====== DATASET EXTRACT

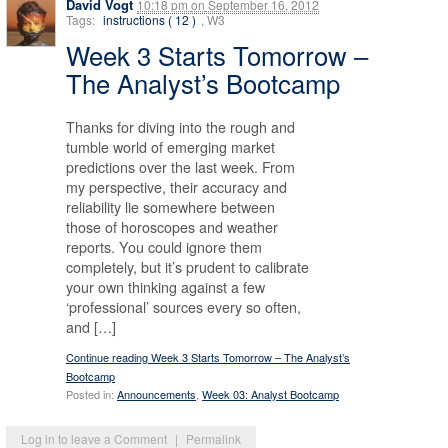
David Vogt
10:18 pm
on
September 16, 2012
Tags:
instructions ( 12 )
, W3
Week 3 Starts Tomorrow –
The Analyst’s Bootcamp
Thanks for diving into the rough and
tumble world of emerging market
predictions over the last week. From
my perspective, their accuracy and
reliability lie somewhere between
those of horoscopes and weather
reports. You could ignore them
completely, but it’s prudent to calibrate
your own thinking against a few
‘professional’ sources every so often,
and […]
Continue reading Week 3 Starts Tomorrow – The Analyst’s
Bootcamp
Posted in:
Announcements
,
Week 03: Analyst Bootcamp
Log in to leave a Comment
|
Permalink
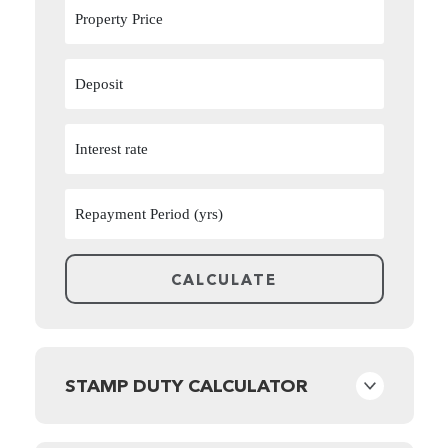
STAMP DUTY CALCULATOR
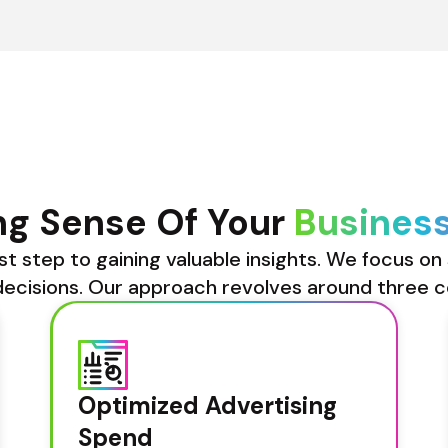
g Sense Of Your 
Busines
st step to gaining valuable insights. We focus on 
ecisions. Our approach revolves around three c
Optimized Advertising 
Spend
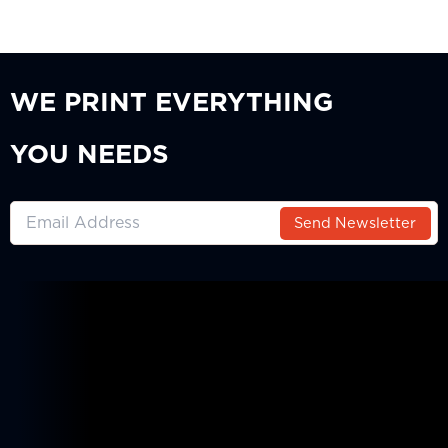
WE PRINT EVERYTHING
YOU NEEDS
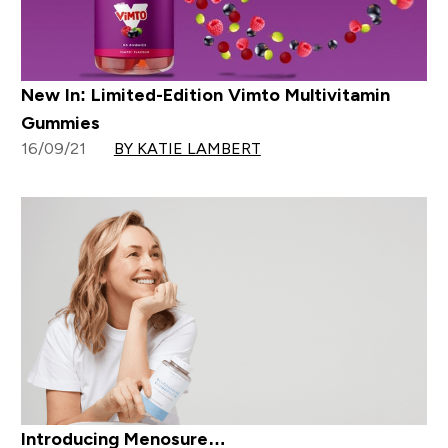
New In: Limited-Edition Vimto Multivitamin
Gummies
16/09/21
BY KATIE LAMBERT
Introducing Menosure…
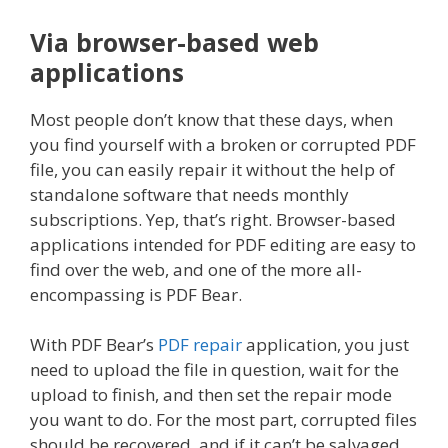
Via browser-based web
applications
Most people don’t know that these days, when
you find yourself with a broken or corrupted PDF
file, you can easily repair it without the help of
standalone software that needs monthly
subscriptions. Yep, that’s right. Browser-based
applications intended for PDF editing are easy to
find over the web, and one of the more all-
encompassing is PDF Bear.
With PDF Bear’s
PDF repair
application, you just
need to upload the file in question, wait for the
upload to finish, and then set the repair mode
you want to do. For the most part, corrupted files
should be recovered, and if it can’t be salvaged,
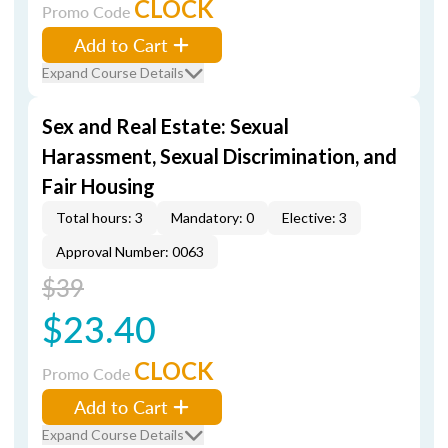
CLOCK
Promo Code
Add to Cart
Expand Course Details
Sex and Real Estate: Sexual
Harassment, Sexual Discrimination, and
Fair Housing
Total hours: 3
Mandatory: 0
Elective: 3
Approval Number: 0063
$39
$23.40
CLOCK
Promo Code
Add to Cart
Expand Course Details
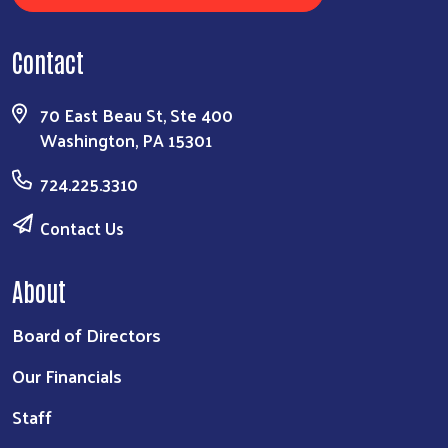
Contact
70 East Beau St, Ste 400
Washington, PA 15301
724.225.3310
Contact Us
About
Board of Directors
Our Financials
Staff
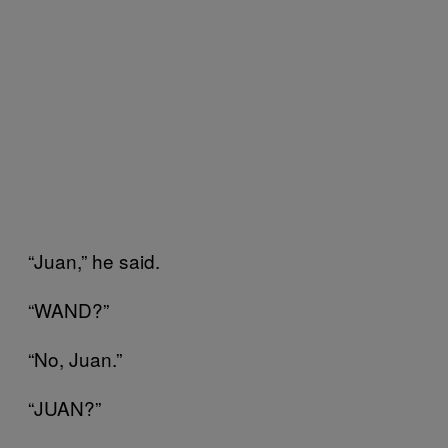
“Juan,” he said.
“WAND?”
“No, Juan.”
“JUAN?”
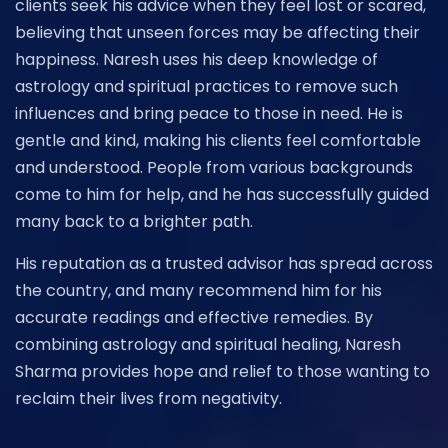
clients seek his advice when they feel lost or scared,
believing that unseen forces may be affecting their
happiness. Naresh uses his deep knowledge of
astrology and spiritual practices to remove such
influences and bring peace to those in need. He is
gentle and kind, making his clients feel comfortable
and understood. People from various backgrounds
come to him for help, and he has successfully guided
many back to a brighter path.
His reputation as a trusted advisor has spread across
the country, and many recommend him for his
accurate readings and effective remedies. By
combining astrology and spiritual healing, Naresh
Sharma provides hope and relief to those wanting to
reclaim their lives from negativity.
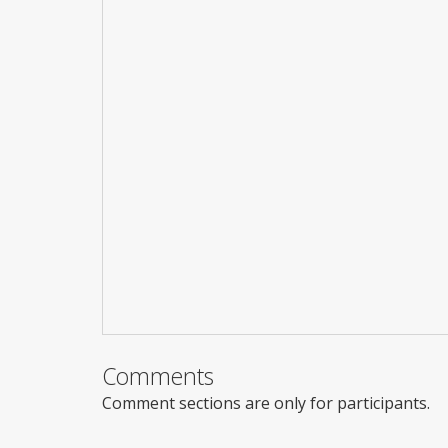
Comments
Comment sections are only for participants.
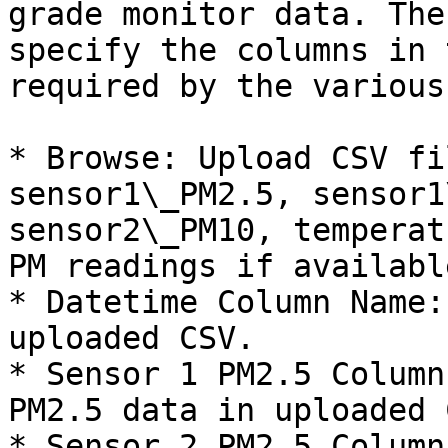
grade monitor data. The
specify the columns in 
required by the various
* Browse: Upload CSV fi
sensor1\_PM2.5, sensor1
sensor2\_PM10, temperat
PM readings if available
* Datetime Column Name:
uploaded CSV.

* Sensor 1 PM2.5 Column
PM2.5 data in uploaded C
* Sensor 2 PM2.5 Column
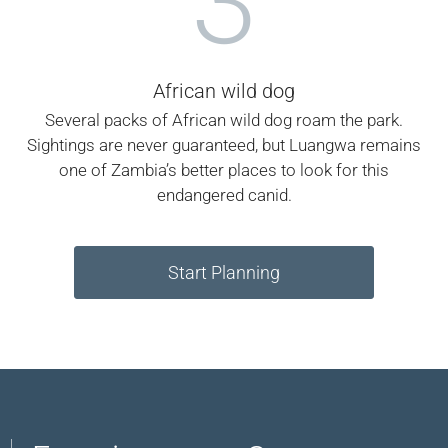
3
African wild dog
Several packs of African wild dog roam the park.
Sightings are never guaranteed, but Luangwa remains
one of Zambia’s better places to look for this
endangered canid.
Start Planning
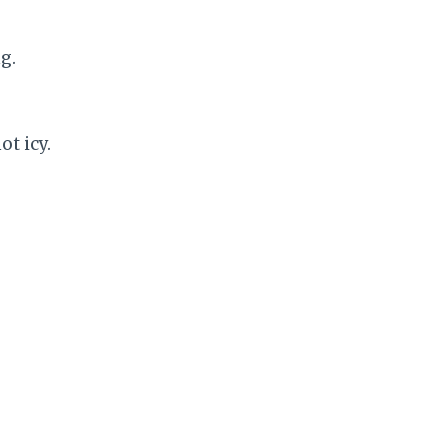
g.
ot icy.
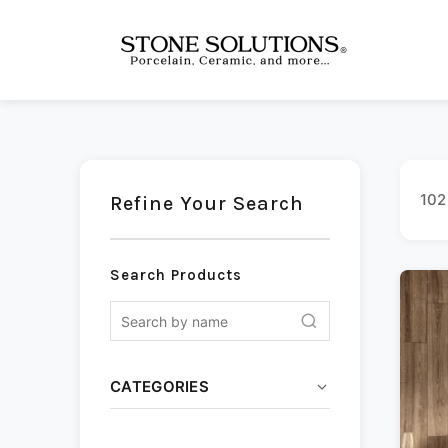
102
Refine Your Search
Search Products
CATEGORIES
Ceramic
(13)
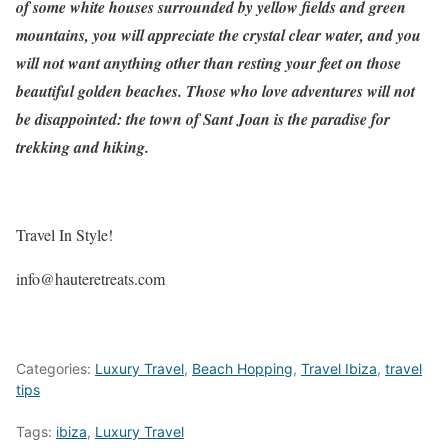
of some white houses surrounded by yellow fields and green
mountains, you will appreciate the crystal clear water, and you
will not want anything other than resting your feet on those
beautiful golden beaches. Those who love adventures will not
be disappointed: the town of Sant Joan is the paradise for
trekking and hiking.
Travel In Style!
info@hauteretreats.com
Categories:
Luxury Travel
,
Beach Hopping
,
Travel Ibiza
,
travel
tips
Tags:
ibiza
,
Luxury Travel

============

EXERCISE BRIEF - Retype all entries above verbatim; no pictures belong in the copy.

EXERCISE SOLUTION -
David Vogt
10:18 pm
on
September 16, 2012
Tags:
instructions ( 12 )
, W3
Week 3 Starts Tomorrow –
The Analyst’s Bootcamp
Thanks for diving into the rough and
tumble world of emerging market
predictions over the last week. From
my perspective, their accuracy and
reliability lie somewhere between
those of horoscopes and weather
reports. You could ignore them
completely, but it’s prudent to calibrate
your own thinking against a few
‘professional’ sources every so often,
and […]
Continue reading Week 3 Starts Tomorrow – The Analyst’s
Bootcamp
Posted in:
Announcements
,
Week 03: Analyst Bootcamp
Log in to leave a Comment
|
Permalink
STAMP DUTY CALCULATOR
g Sense Of Your 
Busines
st step to gaining valuable insights. We focus on 
ecisions. Our approach revolves around three c
Optimized Advertising 
Spend
WE PRINT EVERYTHING
YOU NEEDS
New In: Limited-Edition Vimto Multivitamin
Gummies
16/09/21
BY KATIE LAMBERT
Introducing Menosure…
Via browser-based web
applications
Most people don’t know that these days, when
you find yourself with a broken or corrupted PDF
file, you can easily repair it without the help of
standalone software that needs monthly
subscriptions. Yep, that’s right. Browser-based
applications intended for PDF editing are easy to
find over the web, and one of the more all-
encompassing is PDF Bear.
With PDF Bear’s
PDF repair
application, you just
need to upload the file in question, wait for the
upload to finish, and then set the repair mode
you want to do. For the most part, corrupted files
should be recovered, and if it can’t be salvaged,
CLOCK
Promo Code
Add to Cart
Expand Course Details
Sex and Real Estate: Sexual
Harassment, Sexual Discrimination, and
Fair Housing
Total hours: 3
Mandatory: 0
Elective: 3
Approval Number: 0063
$39
$23.40
CLOCK
Promo Code
Add to Cart
Expand Course Details
Contact
70 East Beau St, Ste 400
Washington, PA 15301
724.225.3310
Contact Us
About
Board of Directors
Our Financials
Staff
“Juan,” he said.
“WAND?”
“No, Juan.”
“JUAN?”
clients seek his advice when they feel lost or scared,
believing that unseen forces may be affecting their
happiness. Naresh uses his deep knowledge of
astrology and spiritual practices to remove such
influences and bring peace to those in need. He is
gentle and kind, making his clients feel comfortable
and understood. People from various backgrounds
come to him for help, and he has successfully guided
many back to a brighter path.
His reputation as a trusted advisor has spread across
the country, and many recommend him for his
accurate readings and effective remedies. By
combining astrology and spiritual healing, Naresh
Sharma provides hope and relief to those wanting to
reclaim their lives from negativity.
Comments
Comment sections are only for participants.
grade monitor data. The
specify the columns in 
required by the various
* Browse: Upload CSV fi
sensor1\_PM2.5, sensor1
sensor2\_PM10, temperat
PM readings if available
* Datetime Column Name:
uploaded CSV.

* Sensor 1 PM2.5 Column
PM2.5 data in uploaded C
* Sensor 2 PM2.5 Column
3
African wild dog
Several packs of African wild dog roam the park.
Sightings are never guaranteed, but Luangwa remains
one of Zambia’s better places to look for this
endangered canid.
Start Planning
g.
ot icy.
102
Refine Your Search
Search Products
CATEGORIES
Ceramic
(13)
of some white houses surrounded by yellow fields and green
mountains, you will appreciate the crystal clear water, and you
will not want anything other than resting your feet on those
beautiful golden beaches. Those who love adventures will not
be disappointed: the town of Sant Joan is the paradise for
trekking and hiking.
Travel In Style!
info@hauteretreats.com
Categories:
Luxury Travel
,
Beach Hopping
,
Travel Ibiza
,
travel
tips
Tags:
ibiza
,
Luxury Travel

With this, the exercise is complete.